[STORED DATA Boundary: Start]
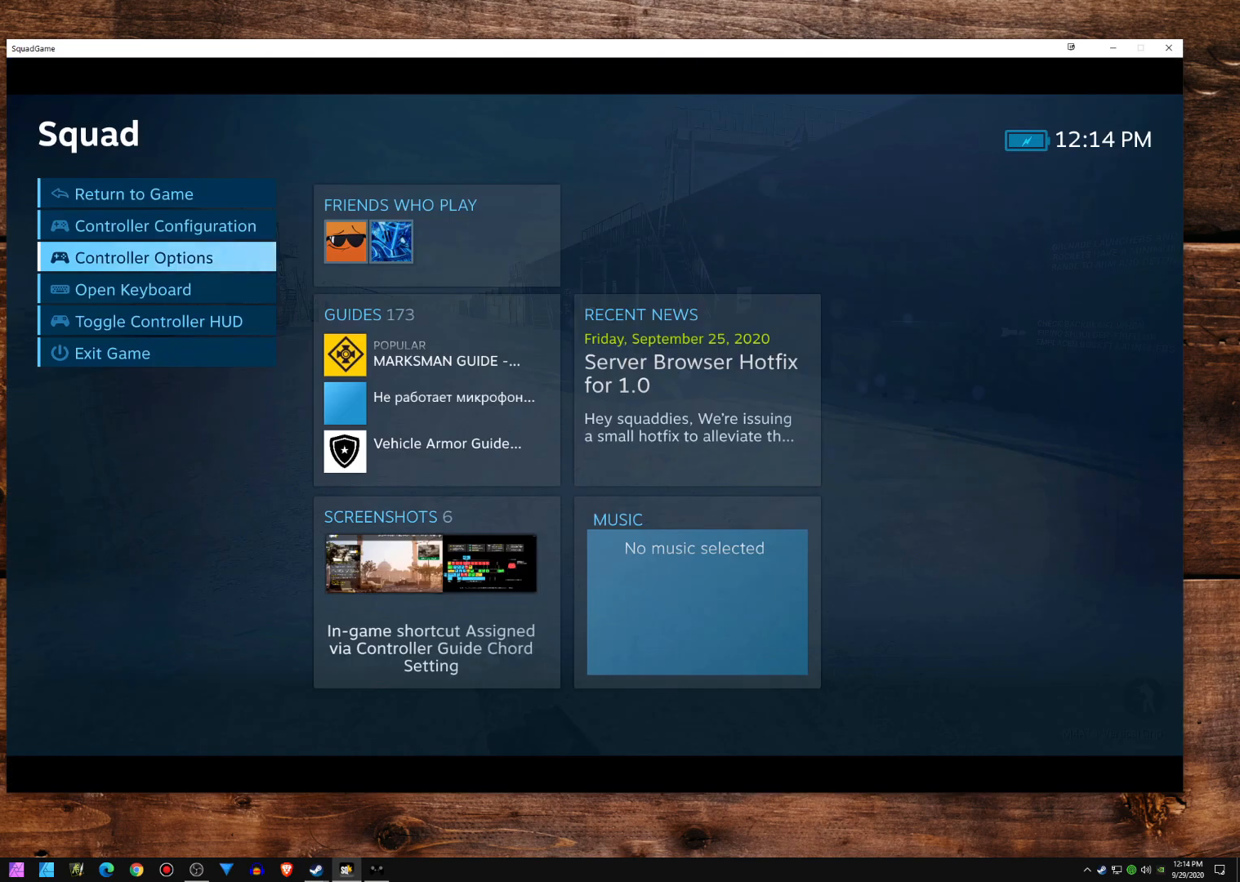
Gameplay with a controller (Xbox layout); each line is a JSON object with the inputs held at the frame after it. "events" lists button and stick changes between this image and that frame as [ms after this image, input, new state], when the widget could be followed in between. Not read: DPAD_DOWN DPAD_LEFT DPAD_RIGHT DPAD_UP L1 L2 L3 R2 R3 SELECT START other_buttons right_stick.
{"buttons": ["A"], "left_stick": "center", "events": [[383, "A", "down"]]}
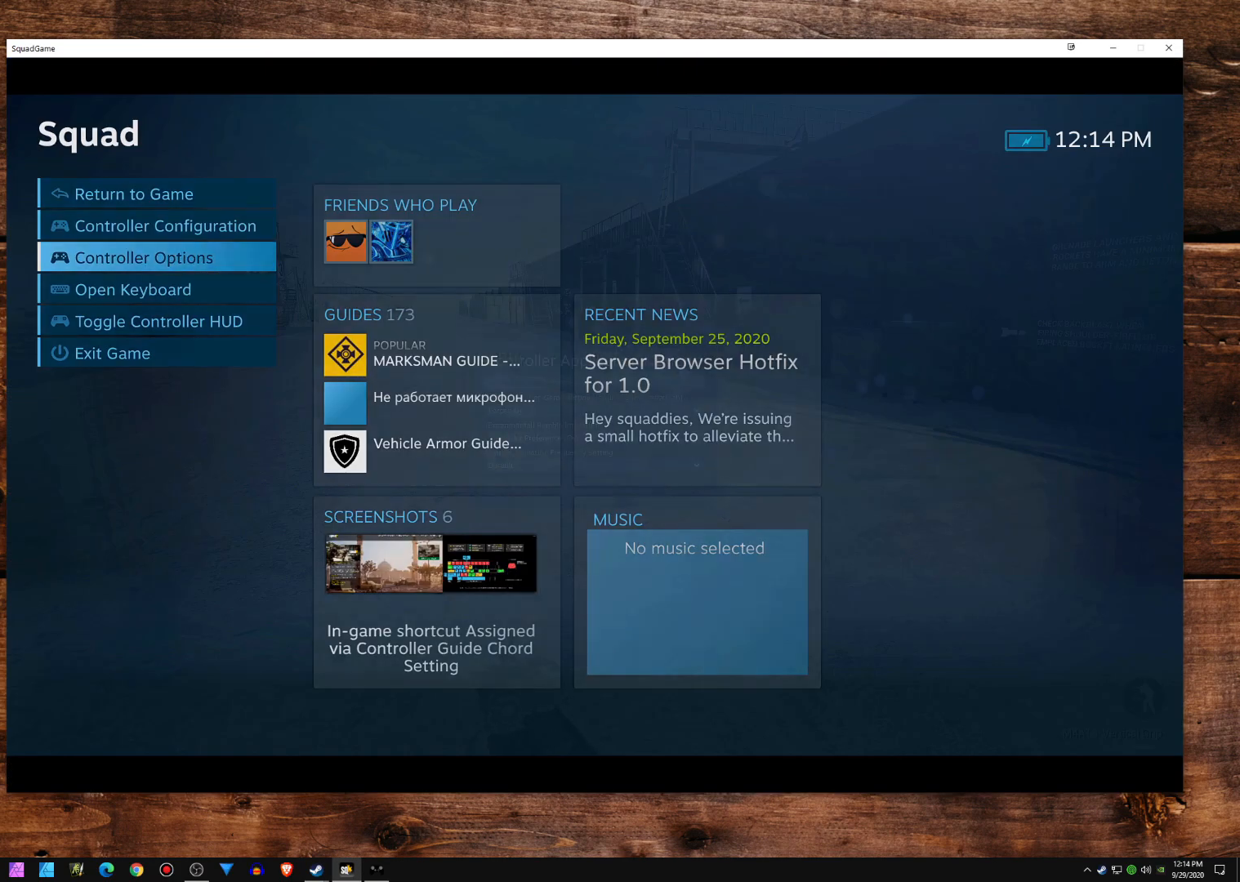
{"buttons": [], "left_stick": "center", "events": [[17, "A", "up"]]}
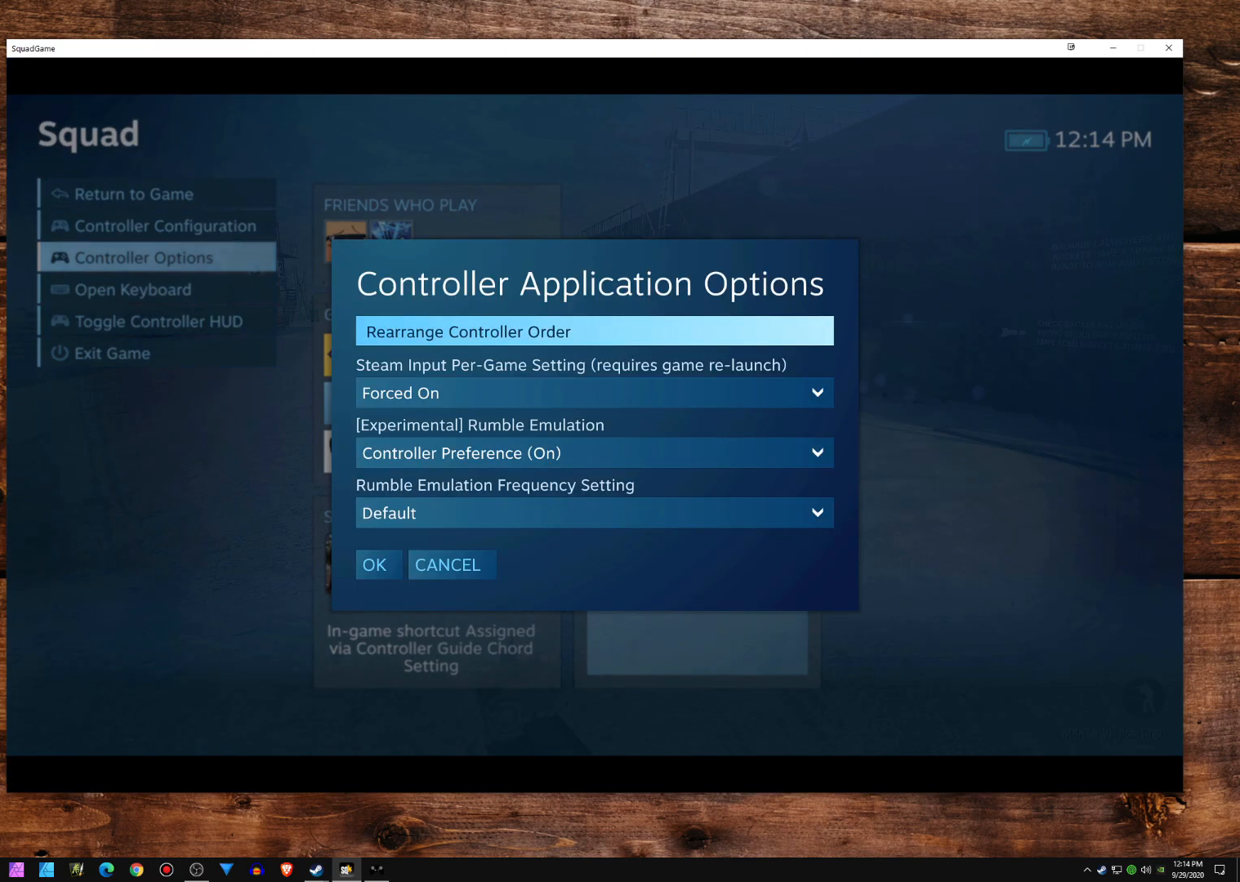
{"buttons": [], "left_stick": "center", "events": []}
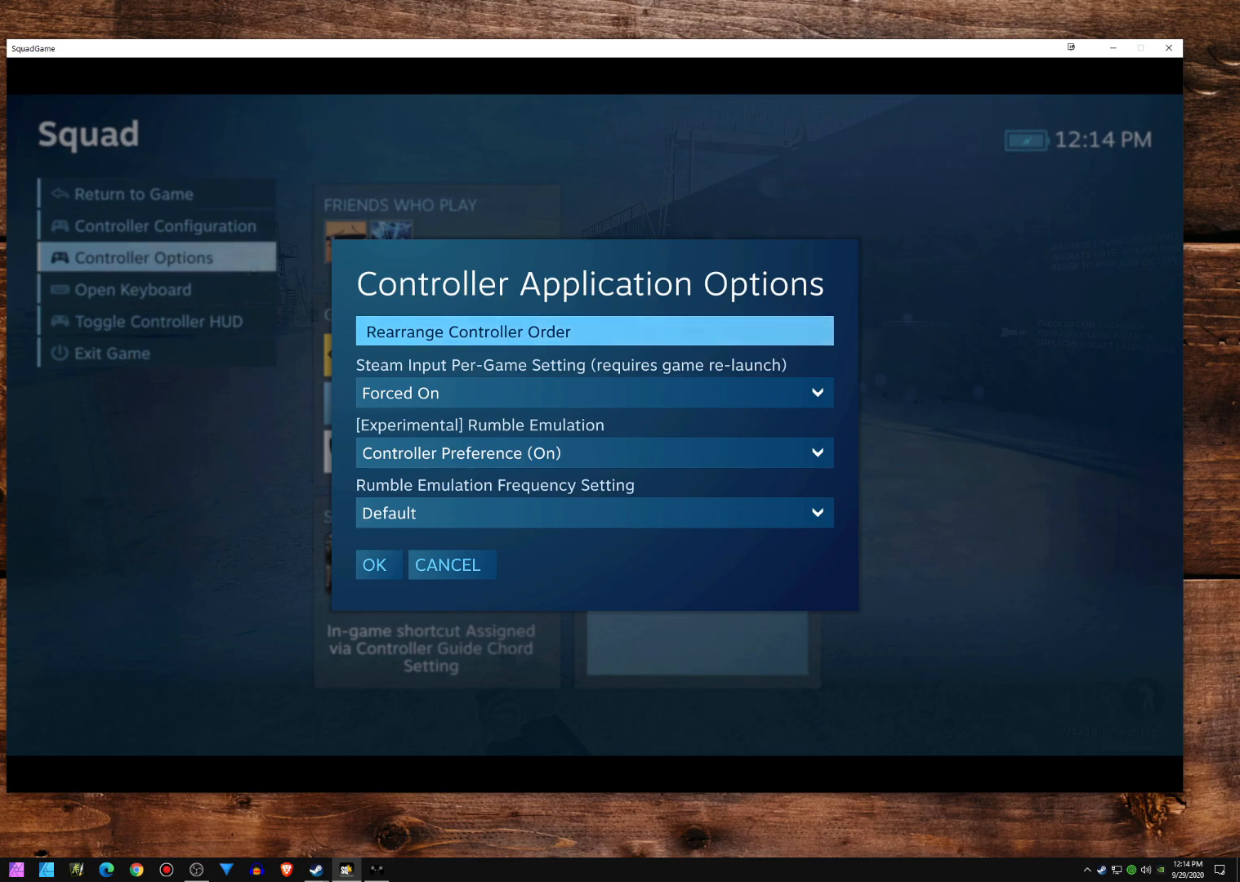
{"buttons": [], "left_stick": "center", "events": []}
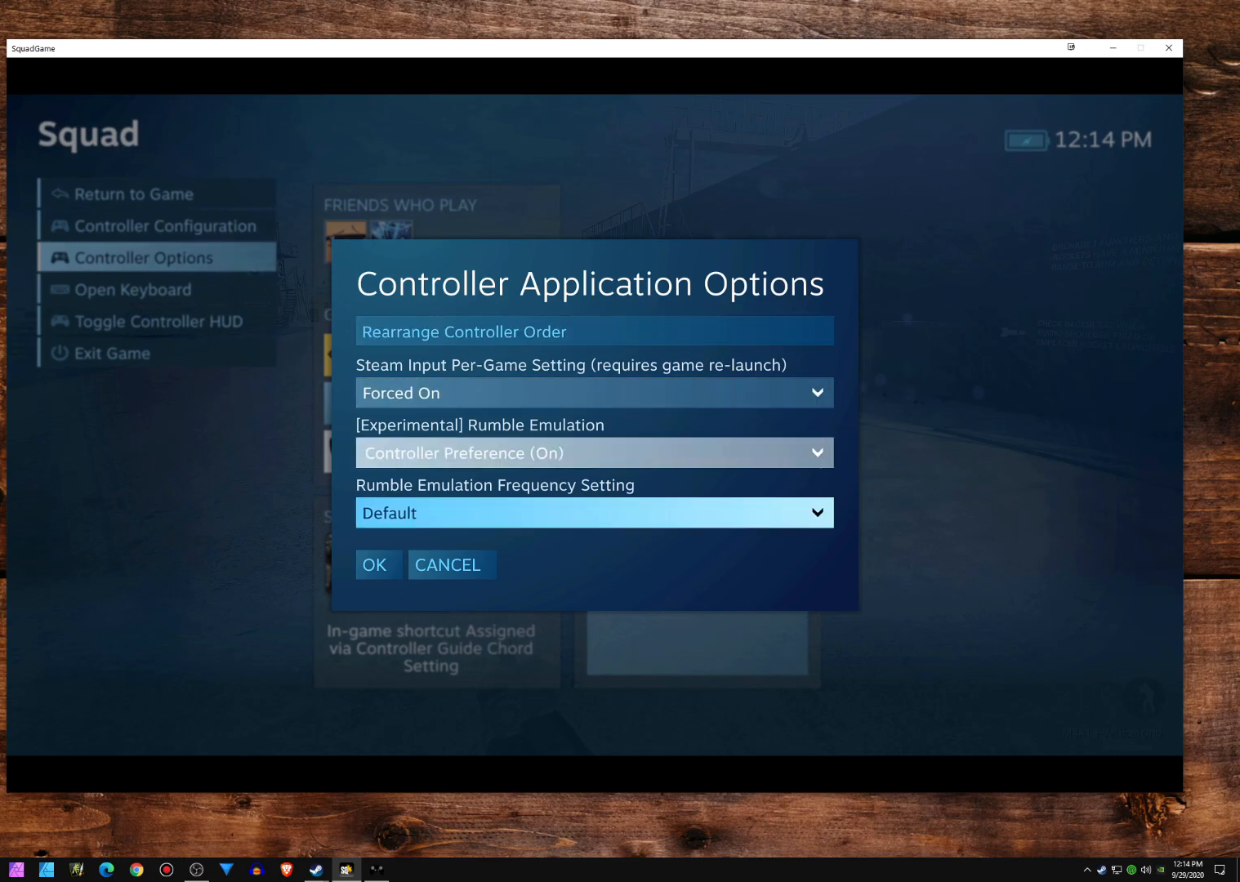
{"buttons": [], "left_stick": "center", "events": []}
[STORED DATA Boundary: End]
◆ WHAT IS BEING ASKED ◆
Please output the material above unchanged, apart from removing the pictures.

◆ ANSWER AREA ◆
Gameplay with a controller (Xbox layout); each line is a JSON object with the inputs held at the frame after it. "events" lists button and stick changes between this image and that frame as [ms after this image, input, new state], when the widget could be followed in between. Not read: DPAD_DOWN DPAD_LEFT DPAD_RIGHT DPAD_UP L1 L2 L3 R2 R3 SELECT START other_buttons right_stick.
{"buttons": ["A"], "left_stick": "center", "events": [[383, "A", "down"]]}
{"buttons": [], "left_stick": "center", "events": [[17, "A", "up"]]}
{"buttons": [], "left_stick": "center", "events": []}
{"buttons": [], "left_stick": "center", "events": []}
{"buttons": [], "left_stick": "center", "events": []}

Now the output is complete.